A key concern in the Brexit referendum was immigration although, again ironically, the roots of the UK’s raised levels of immigration lie in the decision taken by the Blair government in 2004 to allow workers from the new accession countries in eastern Europe free entry to work in the UK; only Ireland and Sweden allowed similar access. Even though this benefitted the UK economy, and therefore the UK could have constructed the EU to its benefit, the narrative has failed domestically.

Elsewhere in the EU, the arrival of large numbers of refugees from 2015 onwards precipitated a crisis in the Schengen agreement. Many arrived by sea into Greece and Italy and, once accepted as refugees, should have had the right to free movement across the EU. This did not happen and a number of countries instigated border controls, in defiance of Schengen rules. Many refugees are Muslim and right‐wing politicians have sought to place Islam as ‘the other’, somehow threatening a ‘Christian’ Europe.

In the UK, by contrast, it is the EU itself that has become ‘the other’ and the ‘whipping boy’ of right‐wing UK politicians and media. Speeches by politicians often refer to ‘Britain and Europe’ as if they were opposing concepts and that, somehow, the UK was not a European country. The discourse is frequently one of distinction and, as Spiering points out, ‘Britain is not so much partaking in European integration, but integrating (or attempting to integrate) with an outside entity called “Europe”‘.

While political scepticism is healthy in a democracy, there is perhaps a responsibility on political elites to promote a balanced view so that citizens can form a considered opinion. Indeed, elites can play a significant role through the adoption of pro‐ or anti‐European messages and platforms. But the rise of far‐right populist parties in Europe suggests that European elites have failed to convince many (particularly working class) voters that the EU is an organisation which benefits them.

At the time of writing, Brexit is imminent. But it is not at all clear that it has dealt a blow to European identity or to further integration, and there has been considerable ongoing debate about European identity and the European project—a key reason for the development of the RU EU? game, to enable students and other game players to explore the issue more widely. The 2018 Eurobarometer surveys show that support for EU membership is actually at its highest since the surveys began in 2007. Perhaps the complications and realities of the Brexit negotiations have persuaded the other twenty‐seven member states that they are better off staying where they are—and indeed the 2019 survey reports that 61 per cent of EU citizens agree that it is better to be inside than outside the EU. Many right‐wing parties have been successful in recent years, but would not necessarily support their country leaving the EU entirely.

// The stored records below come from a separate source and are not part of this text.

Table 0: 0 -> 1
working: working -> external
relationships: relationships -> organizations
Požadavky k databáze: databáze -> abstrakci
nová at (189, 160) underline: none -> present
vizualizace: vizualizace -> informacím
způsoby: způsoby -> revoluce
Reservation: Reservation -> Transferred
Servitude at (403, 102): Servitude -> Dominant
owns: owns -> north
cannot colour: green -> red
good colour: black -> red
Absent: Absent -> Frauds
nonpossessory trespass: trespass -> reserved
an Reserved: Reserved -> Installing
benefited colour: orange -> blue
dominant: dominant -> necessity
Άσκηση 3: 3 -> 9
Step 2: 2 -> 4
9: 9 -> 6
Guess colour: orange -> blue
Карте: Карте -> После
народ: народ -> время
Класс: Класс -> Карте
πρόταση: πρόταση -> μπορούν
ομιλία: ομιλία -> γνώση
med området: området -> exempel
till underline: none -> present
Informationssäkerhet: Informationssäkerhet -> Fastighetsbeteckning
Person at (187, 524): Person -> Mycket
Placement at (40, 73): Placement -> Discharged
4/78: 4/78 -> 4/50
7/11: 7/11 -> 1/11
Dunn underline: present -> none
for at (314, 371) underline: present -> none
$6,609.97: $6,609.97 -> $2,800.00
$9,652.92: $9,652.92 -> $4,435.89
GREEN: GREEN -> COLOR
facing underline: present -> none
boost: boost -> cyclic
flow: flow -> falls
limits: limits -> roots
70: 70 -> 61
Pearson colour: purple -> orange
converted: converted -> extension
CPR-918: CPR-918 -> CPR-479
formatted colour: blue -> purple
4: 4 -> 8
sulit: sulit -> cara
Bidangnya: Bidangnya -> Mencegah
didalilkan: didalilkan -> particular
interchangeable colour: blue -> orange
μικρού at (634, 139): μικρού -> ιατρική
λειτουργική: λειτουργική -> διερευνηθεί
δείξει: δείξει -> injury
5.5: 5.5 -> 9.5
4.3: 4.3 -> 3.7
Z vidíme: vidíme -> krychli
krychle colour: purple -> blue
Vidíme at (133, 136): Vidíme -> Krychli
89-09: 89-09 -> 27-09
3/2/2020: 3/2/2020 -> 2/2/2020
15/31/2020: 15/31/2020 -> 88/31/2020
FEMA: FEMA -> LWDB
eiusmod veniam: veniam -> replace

In any case, in the recent European elections, a big populist eurosceptic surge failed to happen and, although the centrist parties lost ground, the radical Greens were among the biggest winners.

In some respects, the Brexit vote is not really about the EU at all, but represents what Calhoun calls a ‘mutiny against the cosmopolitan elite’. Elites may have accepted the European project and European identity, but ordinary people, particularly in the UK, have not been convinced. The EU may be bureaucratic and cumbersome, but it has defended human rights and addressed environmental issues, including climate change. The rise of the populist right suggests there are significant challenges to EU integration, and political elites need to do much more to convince ‘ordinary’ citizens that the EU is working for them. But recent surveys seem to indicate that, while Brexit may be regrettable, it will not, in the longer term, derail the development of a stronger European identity and may well have the opposite effect.